[Task statement]:
All that is wanted is an exact copy of the lines below, starting at the one that contains "Birmingham, Alabama 35244" and running to the end.

[Data]:
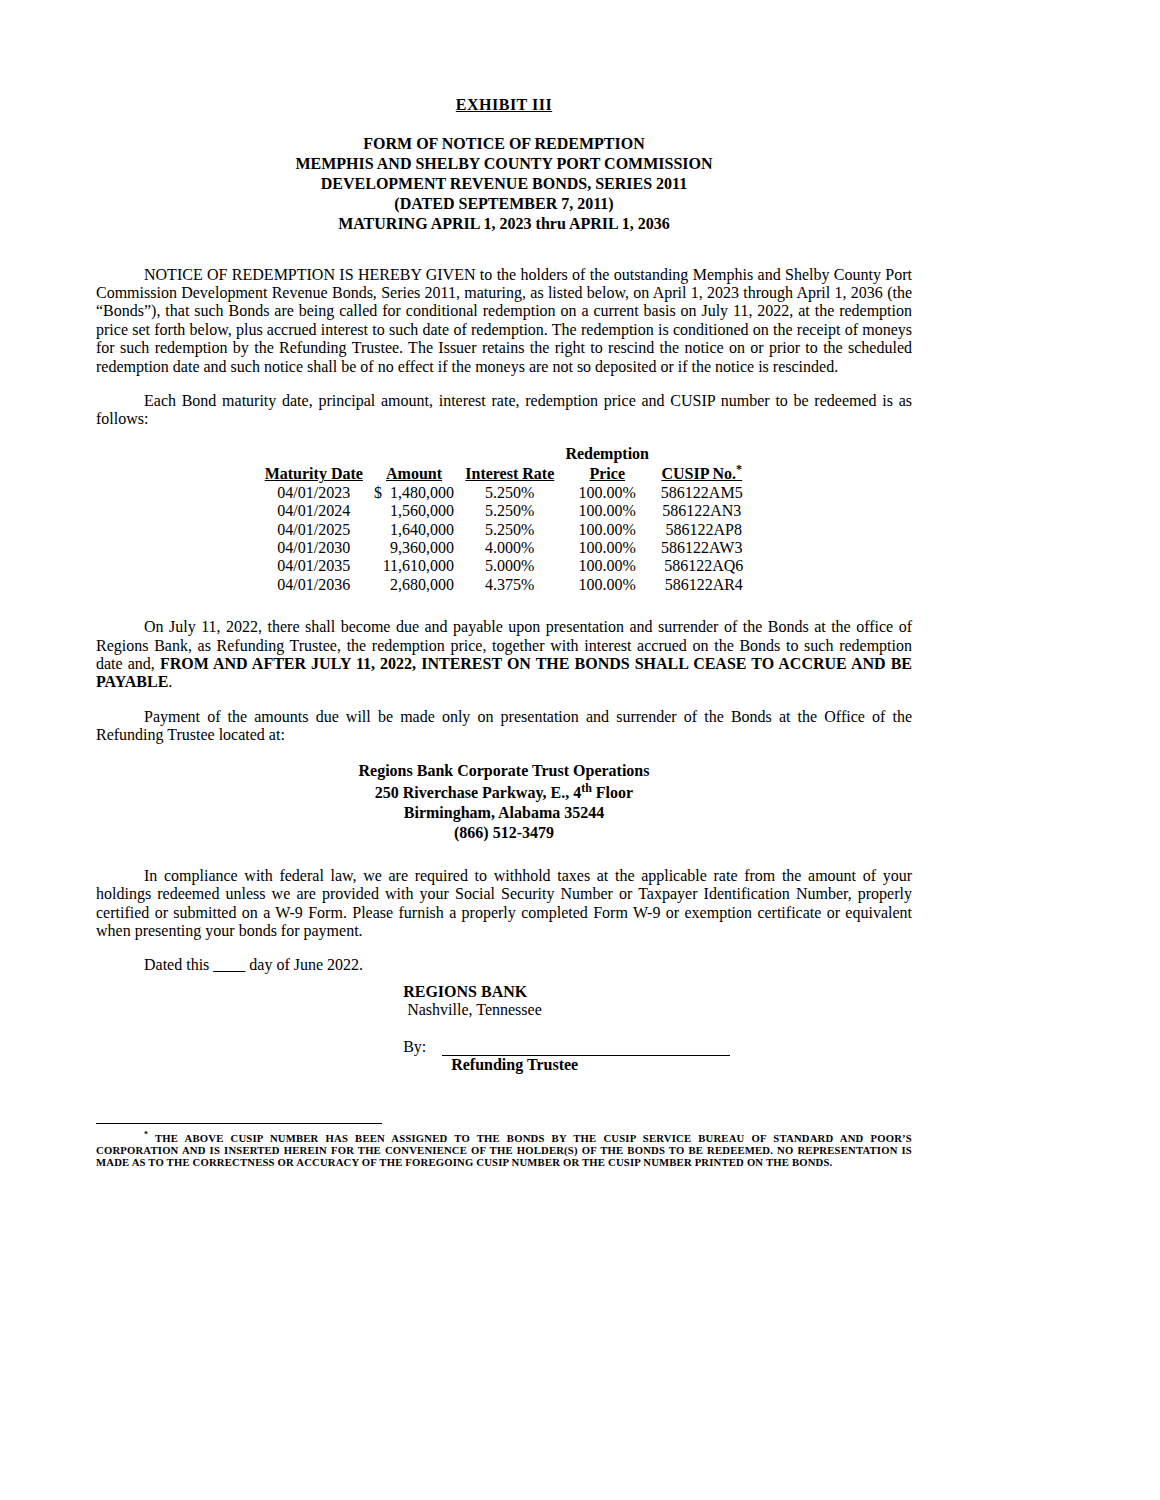EXHIBIT III
FORM OF NOTICE OF REDEMPTION
MEMPHIS AND SHELBY COUNTY PORT COMMISSION
DEVELOPMENT REVENUE BONDS, SERIES 2011
(DATED SEPTEMBER 7, 2011)
MATURING APRIL 1, 2023 thru APRIL 1, 2036
NOTICE OF REDEMPTION IS HEREBY GIVEN to the holders of the outstanding Memphis and Shelby County Port Commission Development Revenue Bonds, Series 2011, maturing, as listed below, on April 1, 2023 through April 1, 2036 (the “Bonds”), that such Bonds are being called for conditional redemption on a current basis on July 11, 2022, at the redemption price set forth below, plus accrued interest to such date of redemption. The redemption is conditioned on the receipt of moneys for such redemption by the Refunding Trustee. The Issuer retains the right to rescind the notice on or prior to the scheduled redemption date and such notice shall be of no effect if the moneys are not so deposited or if the notice is rescinded.
Each Bond maturity date, principal amount, interest rate, redemption price and CUSIP number to be redeemed is as follows:
| | | | Redemption | |
| Maturity Date | Amount | Interest Rate | Price | CUSIP No. * |
| 04/01/2023 | $ 1,480,000 | 5.250% | 100.00% | 586122AM5 |
| 04/01/2024 | 1,560,000 | 5.250% | 100.00% | 586122AN3 |
| 04/01/2025 | 1,640,000 | 5.250% | 100.00% | 586122AP8 |
| 04/01/2030 | 9,360,000 | 4.000% | 100.00% | 586122AW3 |
| 04/01/2035 | 11,610,000 | 5.000% | 100.00% | 586122AQ6 |
| 04/01/2036 | 2,680,000 | 4.375% | 100.00% | 586122AR4 |
On July 11, 2022, there shall become due and payable upon presentation and surrender of the Bonds at the office of Regions Bank, as Refunding Trustee, the redemption price, together with interest accrued on the Bonds to such redemption date and, FROM AND AFTER JULY 11, 2022, INTEREST ON THE BONDS SHALL CEASE TO ACCRUE AND BE PAYABLE.
Payment of the amounts due will be made only on presentation and surrender of the Bonds at the Office of the Refunding Trustee located at:
Regions Bank Corporate Trust Operations
250 Riverchase Parkway, E., 4th Floor
Birmingham, Alabama 35244
(866) 512-3479
In compliance with federal law, we are required to withhold taxes at the applicable rate from the amount of your holdings redeemed unless we are provided with your Social Security Number or Taxpayer Identification Number, properly certified or submitted on a W-9 Form. Please furnish a properly completed Form W-9 or exemption certificate or equivalent when presenting your bonds for payment.
Dated this ____ day of June 2022.
REGIONS BANK
Nashville, Tennessee
By:
Refunding Trustee
* THE ABOVE CUSIP NUMBER HAS BEEN ASSIGNED TO THE BONDS BY THE CUSIP SERVICE BUREAU OF STANDARD AND POOR’S CORPORATION AND IS INSERTED HEREIN FOR THE CONVENIENCE OF THE HOLDER(S) OF THE BONDS TO BE REDEEMED. NO REPRESENTATION IS MADE AS TO THE CORRECTNESS OR ACCURACY OF THE FOREGOING CUSIP NUMBER OR THE CUSIP NUMBER PRINTED ON THE BONDS.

[Task output]:
Birmingham, Alabama 35244
(866) 512-3479
In compliance with federal law, we are required to withhold taxes at the applicable rate from the amount of your holdings redeemed unless we are provided with your Social Security Number or Taxpayer Identification Number, properly certified or submitted on a W-9 Form. Please furnish a properly completed Form W-9 or exemption certificate or equivalent when presenting your bonds for payment.
Dated this ____ day of June 2022.
REGIONS BANK
Nashville, Tennessee
By:
Refunding Trustee
* THE ABOVE CUSIP NUMBER HAS BEEN ASSIGNED TO THE BONDS BY THE CUSIP SERVICE BUREAU OF STANDARD AND POOR’S CORPORATION AND IS INSERTED HEREIN FOR THE CONVENIENCE OF THE HOLDER(S) OF THE BONDS TO BE REDEEMED. NO REPRESENTATION IS MADE AS TO THE CORRECTNESS OR ACCURACY OF THE FOREGOING CUSIP NUMBER OR THE CUSIP NUMBER PRINTED ON THE BONDS.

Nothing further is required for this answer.